PROVIDED DATA
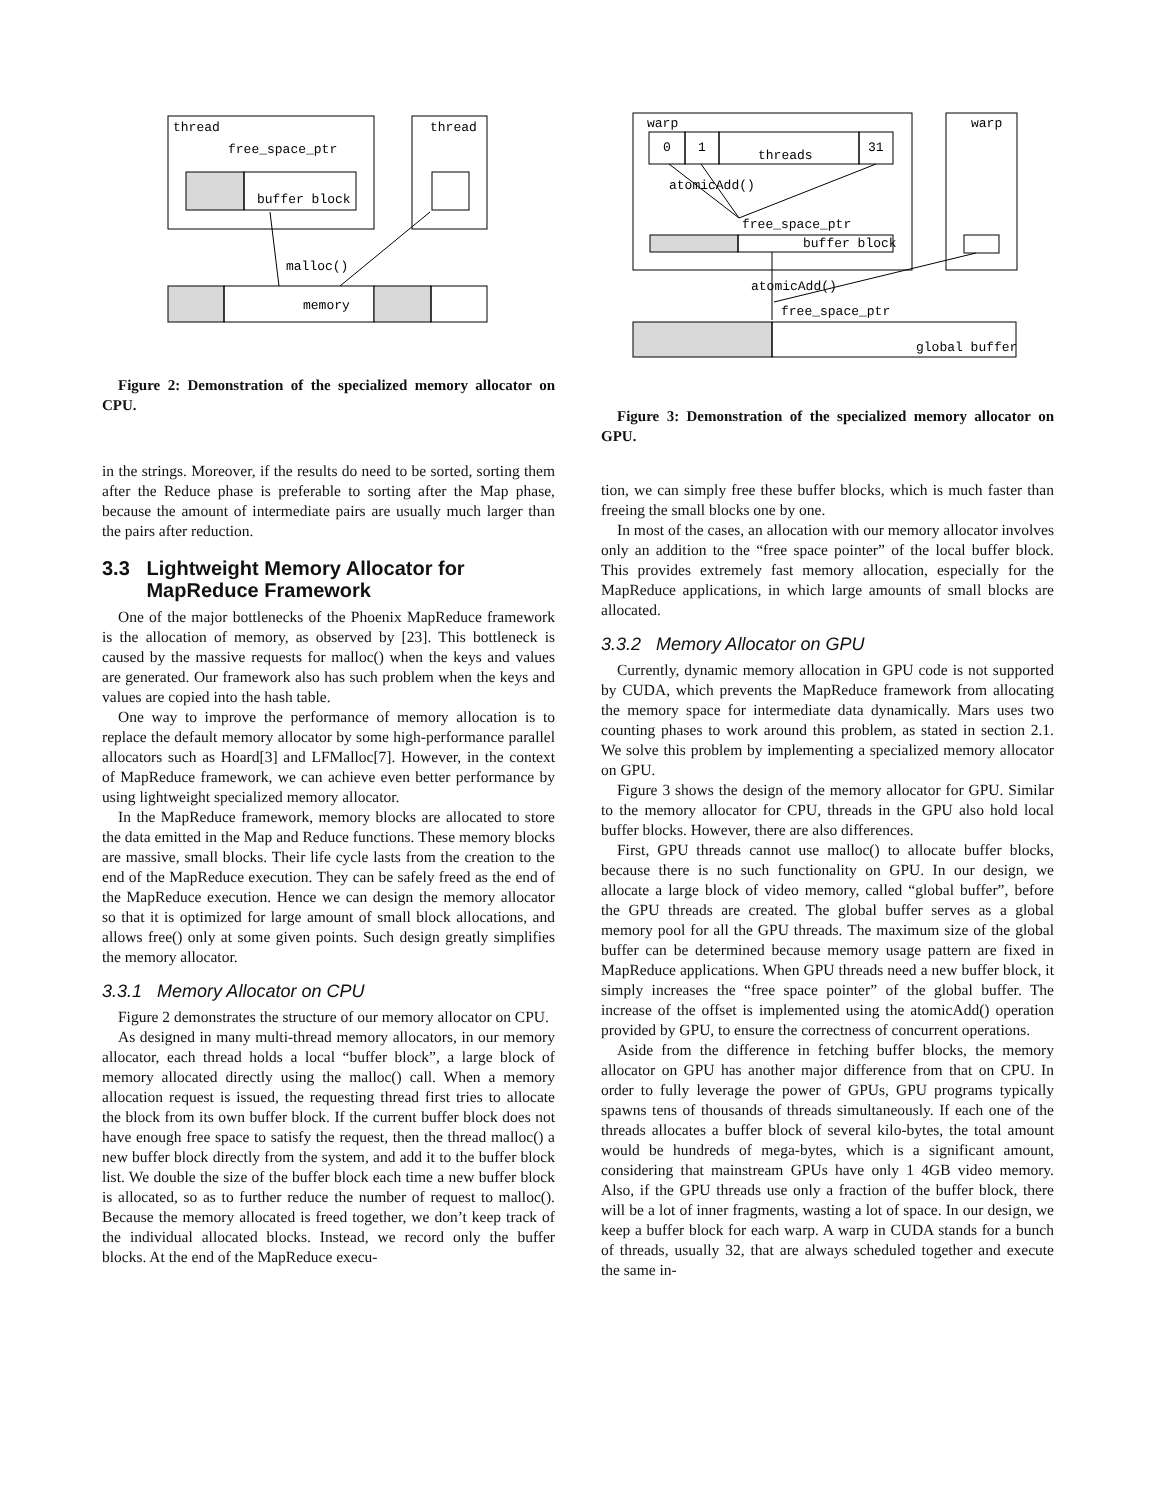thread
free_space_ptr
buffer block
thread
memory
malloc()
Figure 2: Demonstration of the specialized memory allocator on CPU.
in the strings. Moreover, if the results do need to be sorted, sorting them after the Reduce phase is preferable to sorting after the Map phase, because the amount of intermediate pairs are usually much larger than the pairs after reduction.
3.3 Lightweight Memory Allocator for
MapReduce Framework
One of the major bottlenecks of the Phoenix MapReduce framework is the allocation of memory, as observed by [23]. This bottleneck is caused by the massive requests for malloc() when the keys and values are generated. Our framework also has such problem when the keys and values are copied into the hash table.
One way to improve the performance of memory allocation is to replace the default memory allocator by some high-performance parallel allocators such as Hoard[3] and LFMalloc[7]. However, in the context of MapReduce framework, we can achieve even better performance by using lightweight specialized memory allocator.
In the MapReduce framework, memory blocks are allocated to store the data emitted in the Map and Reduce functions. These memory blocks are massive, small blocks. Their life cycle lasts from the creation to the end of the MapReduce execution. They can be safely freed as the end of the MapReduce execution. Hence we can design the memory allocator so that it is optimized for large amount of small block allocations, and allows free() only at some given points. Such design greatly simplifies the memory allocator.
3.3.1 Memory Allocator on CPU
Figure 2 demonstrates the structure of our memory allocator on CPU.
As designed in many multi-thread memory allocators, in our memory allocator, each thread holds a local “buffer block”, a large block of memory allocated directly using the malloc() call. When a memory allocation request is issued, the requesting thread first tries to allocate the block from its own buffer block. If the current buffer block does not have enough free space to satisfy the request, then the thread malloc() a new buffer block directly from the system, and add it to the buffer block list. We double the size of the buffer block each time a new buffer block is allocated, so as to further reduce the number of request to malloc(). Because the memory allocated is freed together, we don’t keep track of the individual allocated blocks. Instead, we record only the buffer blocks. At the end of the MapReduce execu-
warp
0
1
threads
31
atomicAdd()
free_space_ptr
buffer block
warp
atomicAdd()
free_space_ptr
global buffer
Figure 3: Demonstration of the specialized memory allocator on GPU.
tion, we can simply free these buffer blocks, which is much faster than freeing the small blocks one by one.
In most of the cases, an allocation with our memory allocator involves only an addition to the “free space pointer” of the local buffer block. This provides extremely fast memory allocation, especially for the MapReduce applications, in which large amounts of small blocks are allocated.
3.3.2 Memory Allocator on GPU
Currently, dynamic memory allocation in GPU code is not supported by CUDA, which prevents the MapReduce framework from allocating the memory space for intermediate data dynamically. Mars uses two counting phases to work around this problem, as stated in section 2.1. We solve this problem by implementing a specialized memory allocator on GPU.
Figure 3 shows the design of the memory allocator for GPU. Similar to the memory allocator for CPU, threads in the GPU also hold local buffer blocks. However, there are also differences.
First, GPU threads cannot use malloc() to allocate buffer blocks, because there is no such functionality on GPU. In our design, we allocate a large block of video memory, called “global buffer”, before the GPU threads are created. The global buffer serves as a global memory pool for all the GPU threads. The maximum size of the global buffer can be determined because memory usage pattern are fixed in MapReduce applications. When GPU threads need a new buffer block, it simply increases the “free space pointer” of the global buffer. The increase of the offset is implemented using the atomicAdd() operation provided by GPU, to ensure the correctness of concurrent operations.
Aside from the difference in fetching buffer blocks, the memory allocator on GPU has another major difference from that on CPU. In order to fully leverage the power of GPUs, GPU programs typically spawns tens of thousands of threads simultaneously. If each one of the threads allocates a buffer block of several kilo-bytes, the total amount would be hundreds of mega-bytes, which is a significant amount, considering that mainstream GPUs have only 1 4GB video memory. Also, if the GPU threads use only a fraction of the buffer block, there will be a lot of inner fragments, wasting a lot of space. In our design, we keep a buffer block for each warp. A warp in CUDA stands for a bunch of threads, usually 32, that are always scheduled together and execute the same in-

ABOUT THIS EXERCISE
No picture belongs in the copy; return the rest of the listing exactly.

SOLUTION TO THIS TASK
thread
free_space_ptr
buffer block
thread
memory
malloc()
Figure 2: Demonstration of the specialized memory allocator on CPU.
in the strings. Moreover, if the results do need to be sorted, sorting them after the Reduce phase is preferable to sorting after the Map phase, because the amount of intermediate pairs are usually much larger than the pairs after reduction.
3.3 Lightweight Memory Allocator for
MapReduce Framework
One of the major bottlenecks of the Phoenix MapReduce framework is the allocation of memory, as observed by [23]. This bottleneck is caused by the massive requests for malloc() when the keys and values are generated. Our framework also has such problem when the keys and values are copied into the hash table.
One way to improve the performance of memory allocation is to replace the default memory allocator by some high-performance parallel allocators such as Hoard[3] and LFMalloc[7]. However, in the context of MapReduce framework, we can achieve even better performance by using lightweight specialized memory allocator.
In the MapReduce framework, memory blocks are allocated to store the data emitted in the Map and Reduce functions. These memory blocks are massive, small blocks. Their life cycle lasts from the creation to the end of the MapReduce execution. They can be safely freed as the end of the MapReduce execution. Hence we can design the memory allocator so that it is optimized for large amount of small block allocations, and allows free() only at some given points. Such design greatly simplifies the memory allocator.
3.3.1 Memory Allocator on CPU
Figure 2 demonstrates the structure of our memory allocator on CPU.
As designed in many multi-thread memory allocators, in our memory allocator, each thread holds a local “buffer block”, a large block of memory allocated directly using the malloc() call. When a memory allocation request is issued, the requesting thread first tries to allocate the block from its own buffer block. If the current buffer block does not have enough free space to satisfy the request, then the thread malloc() a new buffer block directly from the system, and add it to the buffer block list. We double the size of the buffer block each time a new buffer block is allocated, so as to further reduce the number of request to malloc(). Because the memory allocated is freed together, we don’t keep track of the individual allocated blocks. Instead, we record only the buffer blocks. At the end of the MapReduce execu-
warp
0
1
threads
31
atomicAdd()
free_space_ptr
buffer block
warp
atomicAdd()
free_space_ptr
global buffer
Figure 3: Demonstration of the specialized memory allocator on GPU.
tion, we can simply free these buffer blocks, which is much faster than freeing the small blocks one by one.
In most of the cases, an allocation with our memory allocator involves only an addition to the “free space pointer” of the local buffer block. This provides extremely fast memory allocation, especially for the MapReduce applications, in which large amounts of small blocks are allocated.
3.3.2 Memory Allocator on GPU
Currently, dynamic memory allocation in GPU code is not supported by CUDA, which prevents the MapReduce framework from allocating the memory space for intermediate data dynamically. Mars uses two counting phases to work around this problem, as stated in section 2.1. We solve this problem by implementing a specialized memory allocator on GPU.
Figure 3 shows the design of the memory allocator for GPU. Similar to the memory allocator for CPU, threads in the GPU also hold local buffer blocks. However, there are also differences.
First, GPU threads cannot use malloc() to allocate buffer blocks, because there is no such functionality on GPU. In our design, we allocate a large block of video memory, called “global buffer”, before the GPU threads are created. The global buffer serves as a global memory pool for all the GPU threads. The maximum size of the global buffer can be determined because memory usage pattern are fixed in MapReduce applications. When GPU threads need a new buffer block, it simply increases the “free space pointer” of the global buffer. The increase of the offset is implemented using the atomicAdd() operation provided by GPU, to ensure the correctness of concurrent operations.
Aside from the difference in fetching buffer blocks, the memory allocator on GPU has another major difference from that on CPU. In order to fully leverage the power of GPUs, GPU programs typically spawns tens of thousands of threads simultaneously. If each one of the threads allocates a buffer block of several kilo-bytes, the total amount would be hundreds of mega-bytes, which is a significant amount, considering that mainstream GPUs have only 1 4GB video memory. Also, if the GPU threads use only a fraction of the buffer block, there will be a lot of inner fragments, wasting a lot of space. In our design, we keep a buffer block for each warp. A warp in CUDA stands for a bunch of threads, usually 32, that are always scheduled together and execute the same in-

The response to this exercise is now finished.